As an example, from the solar eclipse of April 1688 BC, to that of April 1623, is 110 inex plus 7 saros (equivalent to a "Palaea-Horologia" plus a "tritrix", 3310.09 Julian years). According to the table above, the Delaunay arguments should change by:

- 40941 synodic months, 44429.003 draconic months, 43877.032 anomalistic months, 3310.007 anomalistic years, resp.

But because of the changing lengths of these, they actually changed by:

- 40940.998 synodic months, 44429.006 draconic months, 43876.990 anomalistic months, 3310.007 anomalistic years, resp.

Note that in this example, in terms of anomaly (position with respect to perigee) the Moon returns to within 1% of an orbit (about 3.4°), rather than 3.2% as predicted using today's values of month lengths.

The fact that the day is getting longer means there are more revolutions of the Earth since some point in the past than what one might calculate from the time and date, and fewer from now to some future time. This effect means eclipses occur earlier in the day or calendar, going in the opposite direction relative to the effect of the lengthening synodic month already mentioned. This effect is known as ΔT. It cannot be calculated exactly but amounts to around 50 minutes per millennium squared. In our example above, this means that although the eclipse in 1688 BC was centered on March 16 at 00:15:31 in Dynamic time, it actually occurred before midnight and therefore on March 15 (using time based on the location of present-day Greenwich, and using the proleptic Julian calendar).

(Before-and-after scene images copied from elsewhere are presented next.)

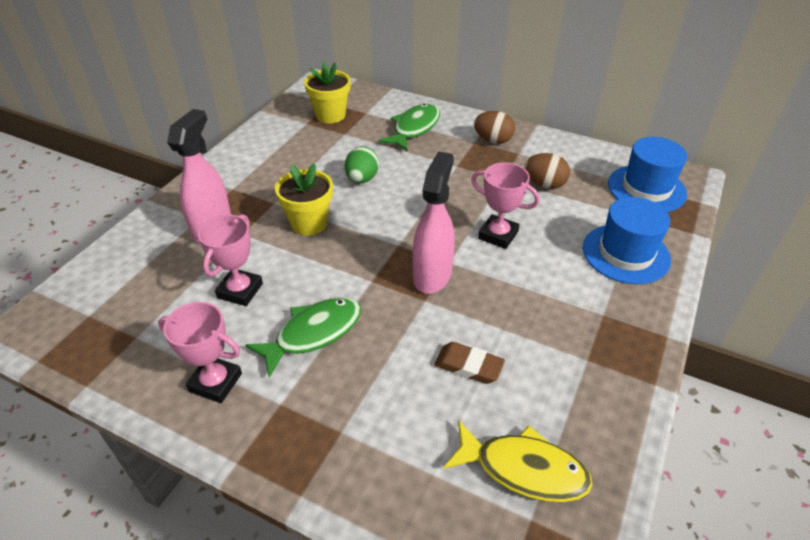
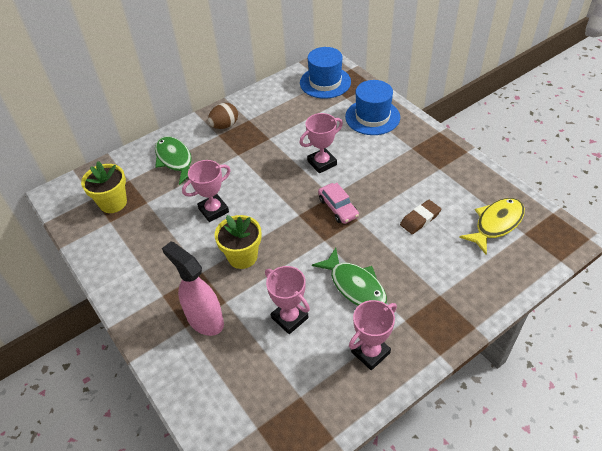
camera: 60 degrees left, 5 degrees up
(313, 333) = (355, 286): green fish -> green fish turned 150 degrees clockwise
(362, 179) = (213, 210): green egg -> pink trophy
(432, 275) = (338, 208): pink spray bottle -> pink car
(544, 184) = (289, 122): brown egg -> none

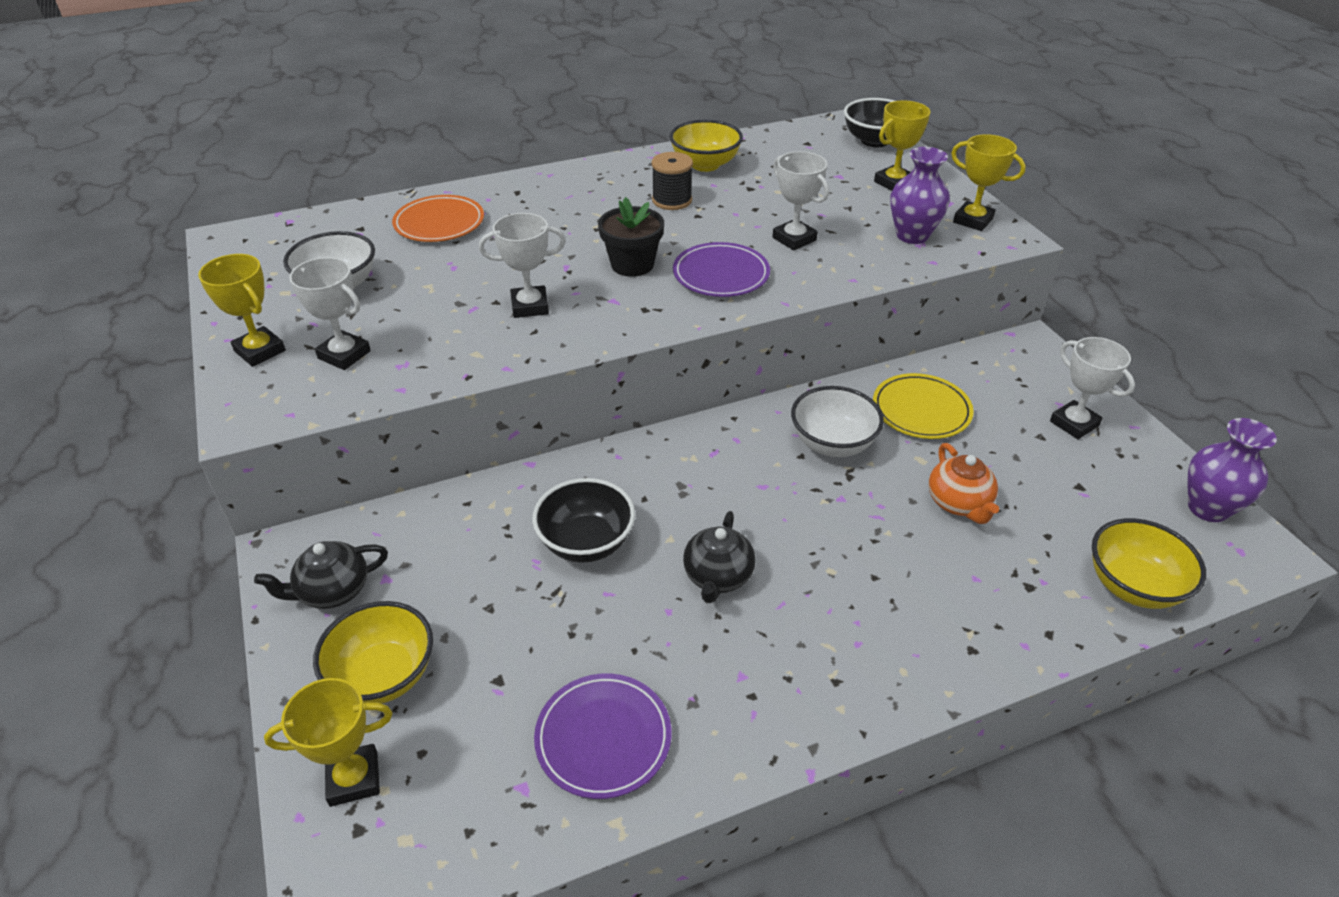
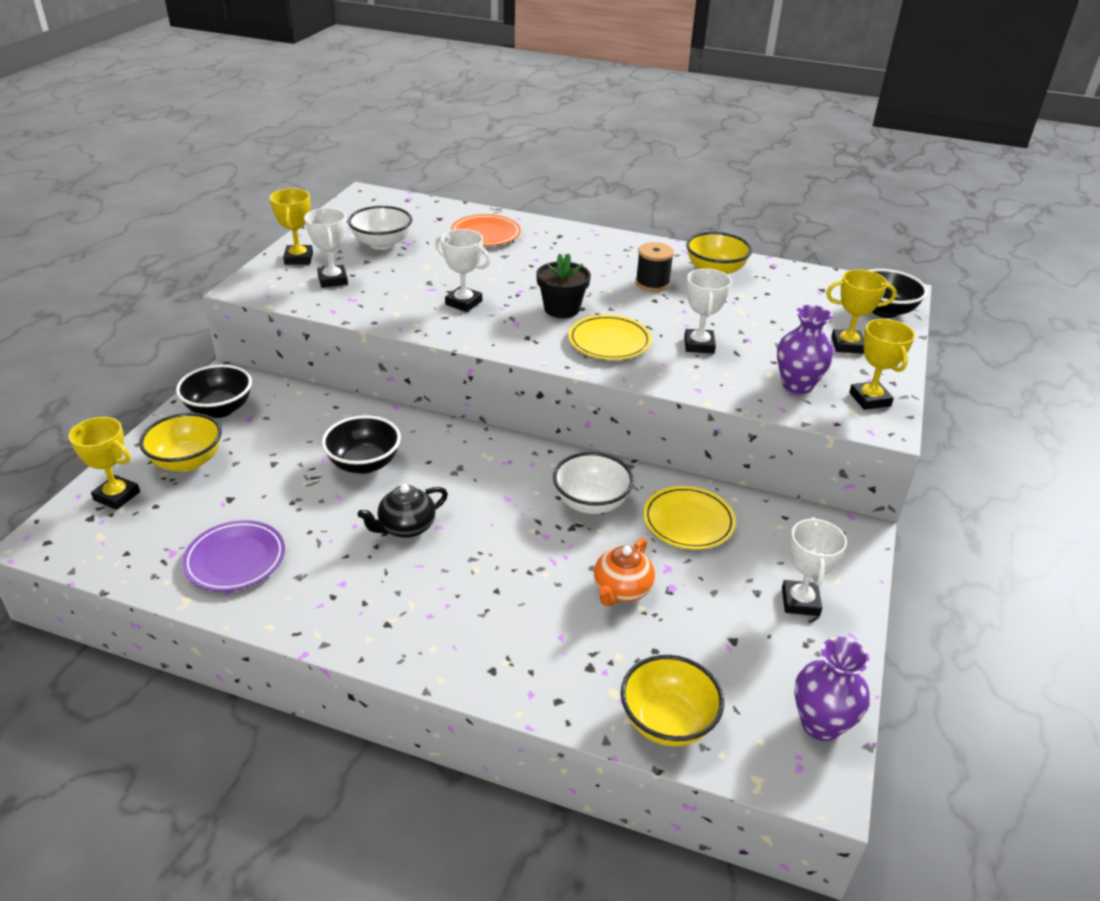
camera: 40 degrees right, 5 degrees down
(333, 591) = (219, 409): black teapot -> black bowl
(721, 274) = (609, 342): purple plate -> yellow plate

The fact that the argument of latitude is decreased explains why one sees a curvature in the "Panorama" above. Central eclipses in the past and in the future are higher in the graph (lower inex number) than what one would expect from a linear extrapolation. This is because the ratio of the length of a synodic month to the length of a draconic month is getting smaller. Although both are getting longer, the draconic month is doing so more quickly because the rate at which the node moves west is decreasing.